The Meaning of Sacco and Vanzetti
By Molly Adelstein
Disadvantaged on three fronts, both Ferdinando Nicola Sacco and Bartolomeo Vanzetti were immigrants, working class and anarchists, but it was their radical political beliefs and actions that got them killed.
Not simply philosophical anarchists, Sacco and Vanzetti were heavily involved in labor strikes and demonstrations for better working conditions. They subscribed to and supported the anarchist journal Cronaca Sovversiva - Subversive Chronicle - and helped to raise money for strikers and political prisoners. Because of these activities, the Department of Justice had begun collecting information on them and other Italian anarchists years before the murders that got them executed.
As a group, the Italian anarchists were targeted for eradication because they were actively working to dismantle the State, and the more successful they were, the harsher the repression they faced. At the time of their arrest, many Italian anarchists had either been deported or forced underground. Only days before, Andrea Salsedo - one of their two comrades who were being held illegally incommunicado by the Department of Justice - mysteriously fell to his death from the 14th floor.
An extremely important thing to understand today, 81 years after their execution, is that the case of Sacco and Vanzetti is not some past aberration of our criminal justice system. We can't just look back, remember and breathe a sigh of relief - because this is how the criminal justice system operates. If anything, it gets worse with time, if only because it has become so pervasive that it seems normal now.
The pattern is clear - this is not an isolated incident. From 1956 to 1971 COINTELPRO used similar surveillance, disruption and entrapment tactics on a number of movements from civil rights groups and the Black Panther Party to Socialist and anti-war groups.

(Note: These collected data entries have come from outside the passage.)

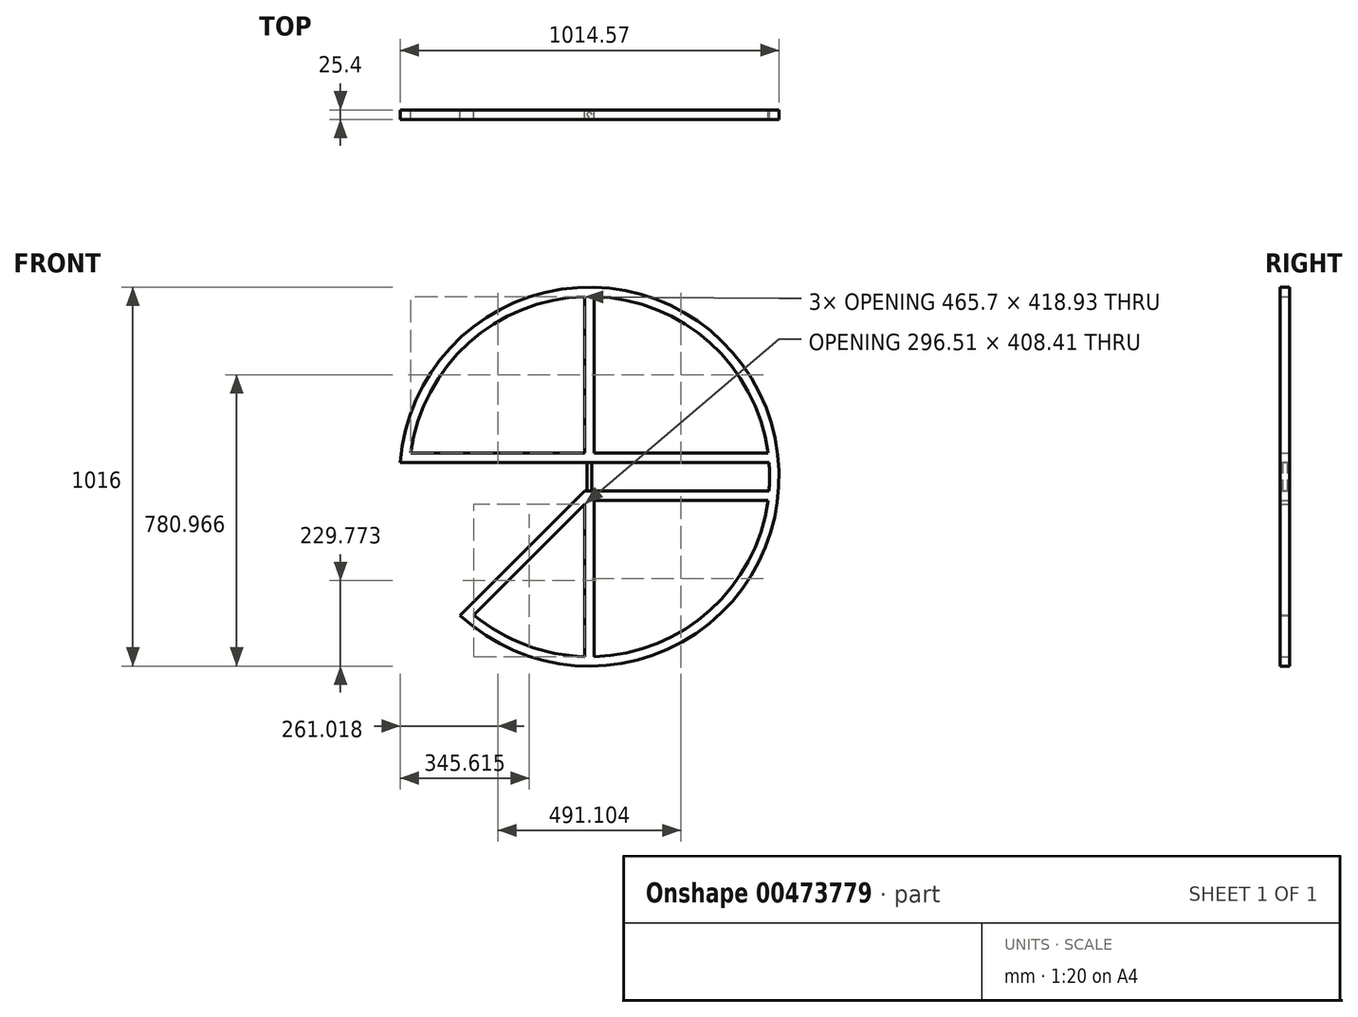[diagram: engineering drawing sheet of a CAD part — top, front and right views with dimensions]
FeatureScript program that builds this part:
annotation { "Feature Type Name" : "Feature", "Feature Type Description" : "" }
export const myFeature = defineFeature(function(context is Context, id is Id, definition is map)
    precondition{}
    {
        {
            var Q0;
            Q0=qCreatedBy(makeId("Front.planeOp"),FACE);
            var sketch = newSketch(context, id + "F0", { "sketchPlane" : qUnion([Q0])});
            skArc(sketch, "E0", {"start": v(-346.29, -371.69) * mm, "mid": v(473.1, 185.05) * mm, "end": v(-506.57, 38.1) * mm});
            skArc(sketch, "E1", {"start": v(-12.7, 482.43) * mm, "mid": v(-322.76, 358.8) * mm, "end": v(-478.4, 63.5) * mm});
            skLineSegment(sketch, "E2", {"start": v(-12.7, 482.43) * mm, "end": v(-12.7, 63.5) * mm});
            skLineSegment(sketch, "E3", {"start": v(12.7, 482.43) * mm, "end": v(12.7, 63.5) * mm});
            skArc(sketch, "E4.trimOffspring", {"start": v(12.7, -482.43) * mm, "mid": v(322.76, -358.8) * mm, "end": v(478.4, -63.5) * mm});
            skLineSegment(sketch, "E5", {"start": v(-506.57, 38.1) * mm, "end": v(-12.7, 38.1) * mm});
            skLineSegment(sketch, "E6", {"start": v(-478.4, 63.5) * mm, "end": v(-12.7, 63.5) * mm});
            skArc(sketch, "E7.trimOffspring", {"start": v(478.4, 63.5) * mm, "mid": v(322.76, 358.8) * mm, "end": v(12.7, 482.43) * mm});
            skArc(sketch, "E8.trimOffspring", {"start": v(481.1, -38.1) * mm, "mid": v(482.6, 0) * mm, "end": v(481.1, 38.1) * mm});
            skLineSegment(sketch, "E9", {"start": v(-12.7, -38.1) * mm, "end": v(-346.29, -371.69) * mm});
            skLineSegment(sketch, "E10.0", {"start": v(-12.7, -74.02) * mm, "end": v(-309.2, -370.53) * mm});
            skLineSegment(sketch, "E11.trimOffspring", {"start": v(-327.24, -388.56) * mm, "end": v(-328.33, -389.65) * mm});
            skArc(sketch, "E12.trimOffspring", {"start": v(-309.2, -370.53) * mm, "mid": v(-170.4, -451.52) * mm, "end": v(-12.7, -482.43) * mm});
            skLineSegment(sketch, "E13.trimOffspring", {"start": v(-12.7, -74.02) * mm, "end": v(-12.7, -482.43) * mm});
            skLineSegment(sketch, "E14.trimOffspring", {"start": v(12.7, -63.5) * mm, "end": v(12.7, -482.43) * mm});
            skLineSegment(sketch, "E15.trimOffspring", {"start": v(-12.7, -38.1) * mm, "end": v(481.1, -38.1) * mm});
            skLineSegment(sketch, "E16.trimOffspring", {"start": v(12.7, -63.5) * mm, "end": v(478.4, -63.5) * mm});
            skLineSegment(sketch, "E17.trimOffspring", {"start": v(12.7, 63.5) * mm, "end": v(478.4, 63.5) * mm});
            skLineSegment(sketch, "E18.trimOffspring", {"start": v(-12.7, 38.1) * mm, "end": v(481.1, 38.1) * mm});
            skSolve(sketch);
        }
        {
            var Q0;
            Q0 = qSketchRegion(id + "F0", true);
            extrude(context, id + "F1", {"entities" : qUnion([Q0]), "depth" : 25.4 * mm});
        }
        {
            var Q0;
            Q0=makeQuery(id+"F1.opExtrude","SWEPT_FACE",FACE,{"disambiguationData":[OSD([sQuery(id+"F0.wireOp",EDGE,"E15.trimOffspring")])]});
            var sketch = newSketch(context, id + "F2", { "sketchPlane" : qUnion([Q0])});
            skCircle(sketch, "E19", {"center": v(0, -12.7) * mm, "radius": 6.35 * mm});
            skSolve(sketch);
        }
        {
            var Q0;
            Q0 = qSketchRegion(id + "F2", true);
            var Q1;
            Q1=makeQuery(id+"F1.opExtrude","SWEPT_FACE",FACE,{"disambiguationData":[OSD([sQuery(id+"F0.wireOp",EDGE,"E5"),sQuery(id+"F0.wireOp",EDGE,"E18.trimOffspring")])]});
            extrude(context, id + "F3", {"entities" : qUnion([Q0]), "operationType" : NewBodyOperationType.ADD, "endBound" : BoundingType.UP_TO_SURFACE, "endBoundEntityFace" : qUnion([Q1]), "depth" : 25.4 * mm});
        }
    });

Currently, to name just a few examples, immigrants, minority communities and environmental activists are being heavily targeted.
Like in the time of Sacco and Vanzetti, the State will use war in order to scare the general population into submitting to whatever "security" measures that it deems necessary to protect itself. Then, it was WWI, and now it is a stream of never-ending wars - the war on drugs, the war on crime, the war on terror... If we ever get out of Iraq, there's sure to be another country ripe for the occupation - Iran is looking like a good prospect for both of our leading presidential candidates. The media certainly doesn't help, what with making us so afraid of each other that we've submitted to living in a police state. We need to open our eyes and start taking control of our own lives, our own communities, our own media and our own security. We need to realize that the news on the TV and in the papers is not our own, but a perverted, biased and censored version of reality designed to keep us scared and in the dark, grasping tightly onto the State, a venomous barbed wire slicing into our hands and poisoning our minds.

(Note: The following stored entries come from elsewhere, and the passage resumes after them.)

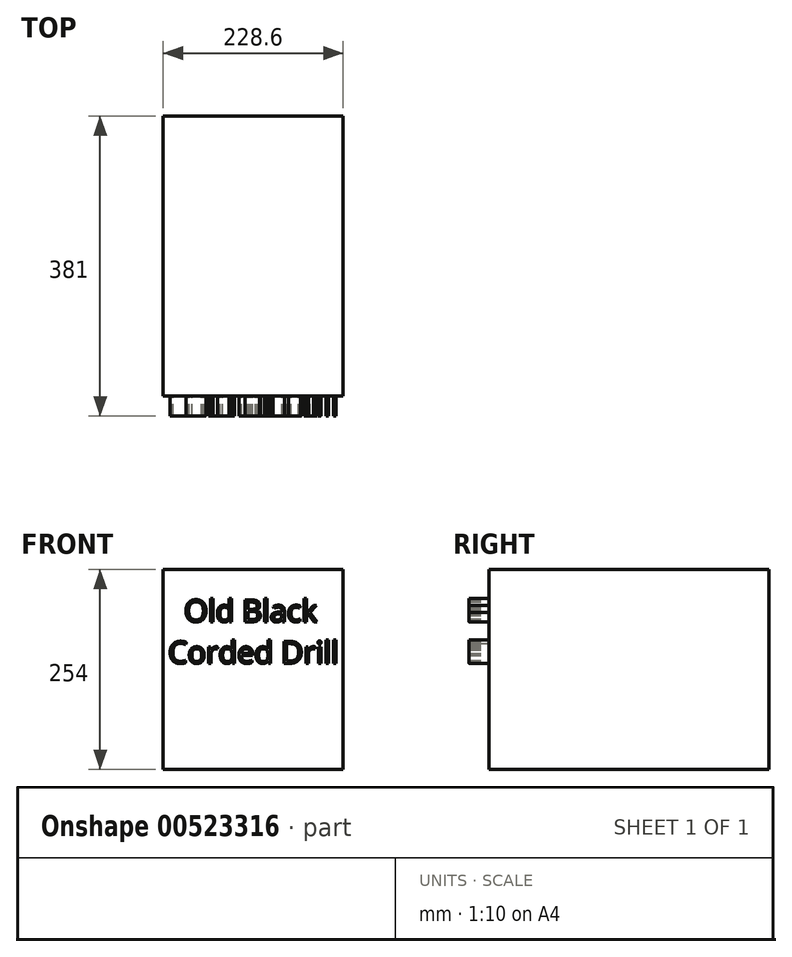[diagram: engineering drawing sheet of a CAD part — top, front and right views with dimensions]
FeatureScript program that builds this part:
annotation { "Feature Type Name" : "Feature", "Feature Type Description" : "" }
export const myFeature = defineFeature(function(context is Context, id is Id, definition is map)
    precondition{}
    {
        {
            var Q0;
            Q0=qCreatedBy(makeId("Front.planeOp"),FACE);
            var sketch = newSketch(context, id + "F0", { "sketchPlane" : qUnion([Q0])});
            skLineSegment(sketch, "E0.bottom", {"start": v(114.3, 127) * mm, "end": v(-114.3, 127) * mm});
            skLineSegment(sketch, "E0.top", {"start": v(114.3, -127) * mm, "end": v(-114.3, -127) * mm});
            skLineSegment(sketch, "E0.left", {"start": v(114.3, 127) * mm, "end": v(114.3, -127) * mm});
            skLineSegment(sketch, "E0.right", {"start": v(-114.3, 127) * mm, "end": v(-114.3, -127) * mm});
            skPoint(sketch, "E0.middle", {"position": v(0, 0) * mm});
            skSolve(sketch);
        }
        {
            var Q0;
            Q0=makeQuery(id+"F0.imprint","IMPRINT",FACE,{"disambiguationData":[TD([[makeQuery(id+"F0.imprint","IMPRINT",EDGE,{"derivedFrom":sQuery(id+"F0.wireOp",EDGE,"E0.bottom")}),1.0]])]});
            extrude(context, id + "F1", {"entities" : qUnion([Q0]), "depth" : 355.6 * mm, "offsetDistance" : 25.4 * mm});
        }
        {
            var Q0;
            Q0=makeQuery(id+"F1.opExtrude","CAP_FACE",FACE,{"disambiguationData":[OSD([sQuery(id+"F0.wireOp",EDGE,"E0.bottom"),sQuery(id+"F0.wireOp",EDGE,"E0.top"),sQuery(id+"F0.wireOp",EDGE,"E0.left"),sQuery(id+"F0.wireOp",EDGE,"E0.right")])],"isStart":false});
            var sketch = newSketch(context, id + "F2", { "sketchPlane" : qUnion([Q0])});
            skText(sketch, "E1", { "text": "  Old Black\nCorded Drill", "fontName": "OpenSans-Regular.ttf"});
            const initialGuessF2  = {"E1": [-0.10795, 0.06062, 1, 0, 0.02793]};
            skSetInitialGuess(sketch, initialGuessF2);
            skSolve(sketch);
        }
        {
            var Q0;
            Q0 = qSketchRegion(id + "F2", true);
            extrude(context, id + "F3", {"entities" : qUnion([Q0]), "operationType" : NewBodyOperationType.ADD, "depth" : 25.4 * mm, "offsetDistance" : 25.4 * mm});
        }
    });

We can create our own media - there are already projects that you can plug into, or you can start your own. We need to realize that our police - which are becoming more militarized every day - are not on the streets to protect us, but to patrol us; to protect private property and the few rich people who own most of it. We shouldn't be afraid of each other, of our brothers and sisters in our communities, our neighbors. We do need security forces, but it's not each other that we need protection from.
The State continues to present anarchists as dangerous radicals to be exterminated by the War on Terror. But what exactly is radical about the idea that every person should have enough healthy food? Do you think that it would be radical to suggest that everyone have access to shelter? That banks responsible for giving out predatory loans should be unable to reap financial rewards from making people homeless?

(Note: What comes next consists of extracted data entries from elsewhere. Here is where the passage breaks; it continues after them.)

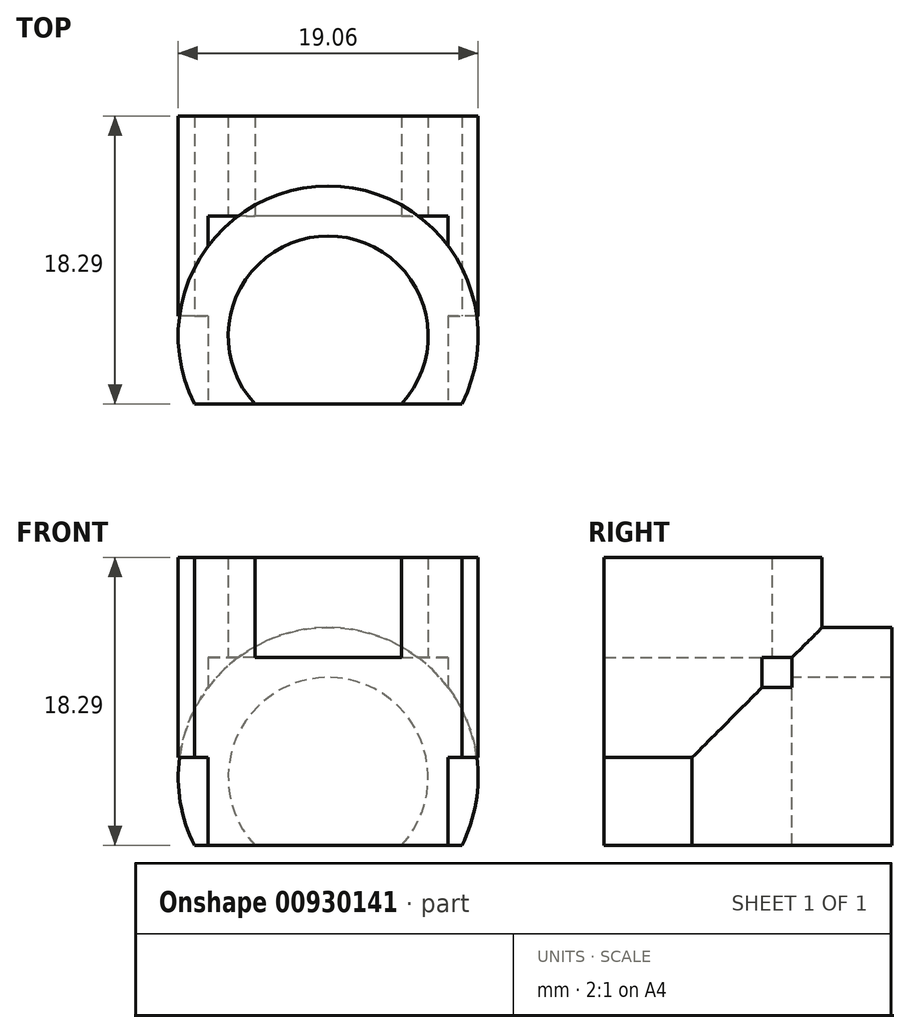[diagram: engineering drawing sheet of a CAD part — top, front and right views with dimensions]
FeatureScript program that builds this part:
annotation { "Feature Type Name" : "Feature", "Feature Type Description" : "" }
export const myFeature = defineFeature(function(context is Context, id is Id, definition is map)
    precondition{}
    {
        {
            var Q0;
            Q0=qCreatedBy(makeId("Front.planeOp"),FACE);
            var sketch = newSketch(context, id + "F0", { "sketchPlane" : qUnion([Q0])});
            skLineSegment(sketch, "E0.bottom", {"start": v(7.62, 7.62) * mm, "end": v(-7.62, 7.62) * mm});
            skLineSegment(sketch, "E0.top", {"start": v(7.62, -7.62) * mm, "end": v(-7.62, -7.62) * mm});
            skLineSegment(sketch, "E0.left", {"start": v(7.62, 7.62) * mm, "end": v(7.62, -7.62) * mm});
            skLineSegment(sketch, "E0.right", {"start": v(-7.62, 7.62) * mm, "end": v(-7.62, -7.62) * mm});
            skPoint(sketch, "E0.middle", {"position": v(0, 0) * mm});
            skSolve(sketch);
        }
        {
            var Q0;
            Q0=makeQuery(id+"F0.imprint","IMPRINT",FACE,{"disambiguationData":[TD([[makeQuery(id+"F0.imprint","IMPRINT",EDGE,{"derivedFrom":sQuery(id+"F0.wireOp",EDGE,"E0.bottom")}),1.0]])]});
            extrude(context, id + "F1", {"entities" : qUnion([Q0]), "depth" : 15.24 * mm, "offsetDistance" : 25.4 * mm});
        }
        {
            var Q0;
            Q0=makeQuery(id+"F1.opExtrude","SWEPT_FACE",FACE,{"disambiguationData":[OSD([sQuery(id+"F0.wireOp",EDGE,"E0.bottom")])]});
            var sketch = newSketch(context, id + "F2", { "sketchPlane" : qUnion([Q0])});
            skCircle(sketch, "E1", {"center": v(0, -7.62) * mm, "radius": 6.35 * mm});
            skPoint(sketch, "E1.centerSnap0", {"position": v(7.62, -7.62) * mm});
            skPoint(sketch, "E1.centerSnap1", {"position": v(0, 0) * mm});
            skCircle(sketch, "E2.0", {"center": v(0, -7.62) * mm, "radius": 9.53 * mm});
            skSolve(sketch);
        }
        {
            var Q0;
            Q0 = qSketchRegion(id + "F2", true);
            extrude(context, id + "F3", {"entities" : qUnion([Q0]), "operationType" : NewBodyOperationType.ADD, "depth" : 12.7 * mm, "offsetDistance" : 25.4 * mm, "symmetric" : true});
        }
        {
            var Q0;
            Q0=makeQuery(id+"F1.opExtrude","CAP_FACE",FACE,{"disambiguationData":[OSD([sQuery(id+"F0.wireOp",EDGE,"E0.bottom"),sQuery(id+"F0.wireOp",EDGE,"E0.top"),sQuery(id+"F0.wireOp",EDGE,"E0.left"),sQuery(id+"F0.wireOp",EDGE,"E0.right")])],"isStart":true});
            var sketch = newSketch(context, id + "F4", { "sketchPlane" : qUnion([Q0])});
            skCircle(sketch, "E3", {"center": v(0, 0) * mm, "radius": 6.35 * mm});
            skCircle(sketch, "E4.0", {"center": v(0, 0) * mm, "radius": 9.53 * mm});
            skSolve(sketch);
        }
        {
            var Q0;
            Q0 = qSketchRegion(id + "F4", true);
            extrude(context, id + "F5", {"entities" : qUnion([Q0]), "operationType" : NewBodyOperationType.ADD, "depth" : 12.7 * mm, "offsetDistance" : 25.4 * mm, "symmetric" : true});
        }
        {
            var Q0;
            Q0=makeQuery(id+"F1.opExtrude","SWEPT_FACE",FACE,{"disambiguationData":[OSD([sQuery(id+"F0.wireOp",EDGE,"E0.bottom")])]});
            var sketch = newSketch(context, id + "F6", { "sketchPlane" : qUnion([Q0])});
            skCircle(sketch, "E5", {"center": v(0, -7.62) * mm, "radius": 6.35 * mm});
            skSolve(sketch);
        }
        {
            var Q0;
            Q0 = qSketchRegion(id + "F6", true);
            extrude(context, id + "F7", {"entities" : qUnion([Q0]), "operationType" : NewBodyOperationType.REMOVE, "depth" : 25.4 * mm, "offsetDistance" : 25.4 * mm});
        }
        {
            var Q0;
            Q0=makeQuery(id+"F1.opExtrude","CAP_FACE",FACE,{"disambiguationData":[OSD([sQuery(id+"F0.wireOp",EDGE,"E0.bottom"),sQuery(id+"F0.wireOp",EDGE,"E0.top"),sQuery(id+"F0.wireOp",EDGE,"E0.left"),sQuery(id+"F0.wireOp",EDGE,"E0.right")])],"isStart":true});
            var sketch = newSketch(context, id + "F8", { "sketchPlane" : qUnion([Q0])});
            skCircle(sketch, "E6", {"center": v(0, 0) * mm, "radius": 6.35 * mm});
            skSolve(sketch);
        }
        {
            var Q0;
            Q0 = qSketchRegion(id + "F8", true);
            extrude(context, id + "F9", {"entities" : qUnion([Q0]), "operationType" : NewBodyOperationType.REMOVE, "depth" : 25.4 * mm, "offsetDistance" : 25.4 * mm});
        }
        {
            var Q0;
            Q0=qCreatedBy(makeId("Right.planeOp"),FACE);
            var sketch = newSketch(context, id + "F10", { "sketchPlane" : qUnion([Q0])});
            skLineSegment(sketch, "E7", {"start": v(13.44, -4.32) * mm, "end": v(-11.94, -4.32) * mm});
            skLineSegment(sketch, "E8", {"start": v(-11.94, -4.32) * mm, "end": v(-11.94, 21.06) * mm});
            skLineSegment(sketch, "E9", {"start": v(-11.94, 21.06) * mm, "end": v(-22.52, 21.06) * mm});
            skLineSegment(sketch, "E10", {"start": v(-22.52, 21.06) * mm, "end": v(-22.52, -14.9) * mm});
            skLineSegment(sketch, "E11", {"start": v(-22.52, -14.9) * mm, "end": v(13.44, -14.9) * mm});
            skLineSegment(sketch, "E12", {"start": v(13.44, -14.9) * mm, "end": v(13.44, -4.32) * mm});
            skSolve(sketch);
        }
        {
            var Q0;
            Q0 = qSketchRegion(id + "F10", true);
            extrude(context, id + "F11", {"entities" : qUnion([Q0]), "operationType" : NewBodyOperationType.REMOVE, "oppositeDirection" : true, "depth" : 25.4 * mm, "offsetDistance" : 25.4 * mm, "symmetric" : true});
        }
    });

Is it radical to propose that a system is dysfunctional when the top one percent of the population holds about 40 percent of the wealth, while 80 percent of the population has only 9 percent of it? When millions of people can't support their families with three jobs while a select few own mansions, have multiple cars and SUVs, yachts and private jets?
Is it radical to want to protect our environment from the destruction wreaked by the unsustainable extraction of natural resources that profits few and leaves poor and indigenous communities to suffer the horrific consequences? Is it radical to think that it's outrageous to put a biowarfare research lab in the middle of Boston's South End?
These concepts are only radical to those few who have something to lose, the ones with the power, the money, the property. Sacco and Vanzetti died fighting for self-determination; for an equal redistribution of power; where no one gives up their power and no one takes it from anyone else; where communities can take care of themselves, because we can do it better than any government can.
If we want to truly honor these fallen men, we must continue their work and the work of so many others who are now dead or imprisoned, who dared to try to fight against the exploitation of the State. As long as we continue the struggle, Sacco and Vanzetti live!